La ville regorge plusieurs hôtels, 6 au nombre dont les plus connus est l’hôtel ‘Bibich’ ou ‘Baylone, Sandenia, Solima et Fria, dans aucun de ces hôtels n’est pratiqué ce métier. Au compte des motels, ils ne sont pas nombreux, mais actuellement le plus actif est ‘Chez Alpha’ au camp, là, les admirateurs de ce lieu ne viennent que boire des boissons.
« Même si cette pratique existe ici, nous nous ne sommes pas au courant de ça. Ici, chez Alpha, il y a longtemps que je fréquente ce lieu, mais je n’ai pas encore vu des prostituées ici. Quand même, il y a des chambres de passage en aménagement, peut être que ça va servir à cela. De toutes les façons, ce n’est pas une activité qui attire l’attention de tout le monde à Faranah.

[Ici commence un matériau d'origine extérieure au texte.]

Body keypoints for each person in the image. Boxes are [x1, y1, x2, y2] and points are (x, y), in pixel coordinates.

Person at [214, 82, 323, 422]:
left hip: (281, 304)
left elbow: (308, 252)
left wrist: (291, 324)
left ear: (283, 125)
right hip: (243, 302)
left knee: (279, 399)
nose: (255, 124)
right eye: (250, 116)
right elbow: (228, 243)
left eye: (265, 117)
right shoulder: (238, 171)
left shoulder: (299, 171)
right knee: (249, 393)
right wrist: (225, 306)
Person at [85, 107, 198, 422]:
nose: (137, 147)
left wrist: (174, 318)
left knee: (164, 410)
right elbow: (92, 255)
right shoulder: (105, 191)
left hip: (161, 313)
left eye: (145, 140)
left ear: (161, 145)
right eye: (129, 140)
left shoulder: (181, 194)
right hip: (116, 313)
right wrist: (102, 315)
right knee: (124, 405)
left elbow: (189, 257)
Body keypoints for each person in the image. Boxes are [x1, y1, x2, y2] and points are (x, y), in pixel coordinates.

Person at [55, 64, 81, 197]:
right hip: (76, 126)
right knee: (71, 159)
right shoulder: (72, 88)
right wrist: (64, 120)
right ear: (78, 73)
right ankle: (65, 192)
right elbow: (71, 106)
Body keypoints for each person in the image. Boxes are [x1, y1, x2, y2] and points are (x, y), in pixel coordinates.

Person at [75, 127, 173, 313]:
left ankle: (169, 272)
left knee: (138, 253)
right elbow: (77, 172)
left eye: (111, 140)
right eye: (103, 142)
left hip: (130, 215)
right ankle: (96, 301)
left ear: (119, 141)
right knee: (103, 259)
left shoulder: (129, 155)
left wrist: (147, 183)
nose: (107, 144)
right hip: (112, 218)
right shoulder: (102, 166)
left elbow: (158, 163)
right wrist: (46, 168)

Cette pratique se passe dans des lieux économiquement épanouis, ici c’est la galère », témoigne Kalil Condé.
Alors que les hôtels ne sont pas destinés à des chambres de passage, des esprits malins préfèrent prendre toute la nuitée pour leur satisfaction.
« Ici, nous n’accueillons pas des prostituées. Les filles avec lesquelles viennent nos clients sont des filles qu’ils connaissent de près, ou des filles que nos clients étrangers rencontrent en ville. Mais nous, nous n’acceptons pas des filles qui fréquentent ce métier. Nous avons aussi des filles de chambre qui balaient et arrangent les chambres, mais nous ne les laissons pas se livrer à ces genres de choses », martèle un gérant d’un des hôtels de la ville.
La prostitution est quelque chose de très secrète. Il faut être du milieu pour déchiffrer les codes.
« Dire qu’on ne fait pas la prostitution à Faranah, c’est nier l’évidence. C’est un phénomène très difficile à cerner ici. Puisqu’à la différence des autres villes, cette activité se fait en cachette, il n’y a pas de lieu connu de tous, où on peut dire exactement que ça se passe ici. Sinon, le wassolon, chez Claude et la maison blanche sont des lieux où elle se pratique. La maison blanche, c’est là où des étudiants pratiquaient ce métier où des patrons venaient », nous a fait savoir Mohamed Condé.
Si elle se pratique à ciel ouvert dans d’autres villes, ici elle reste une pratique clandestine. D’ailleurs, la ville n’a pas de motels, le seul qui existait a été démoli. En plus, les gens ont une perception toute autre de la prostitution puisque pour eux, même travailler dans un hôtel, dans un bar par une fille est pris comme de la prostitution.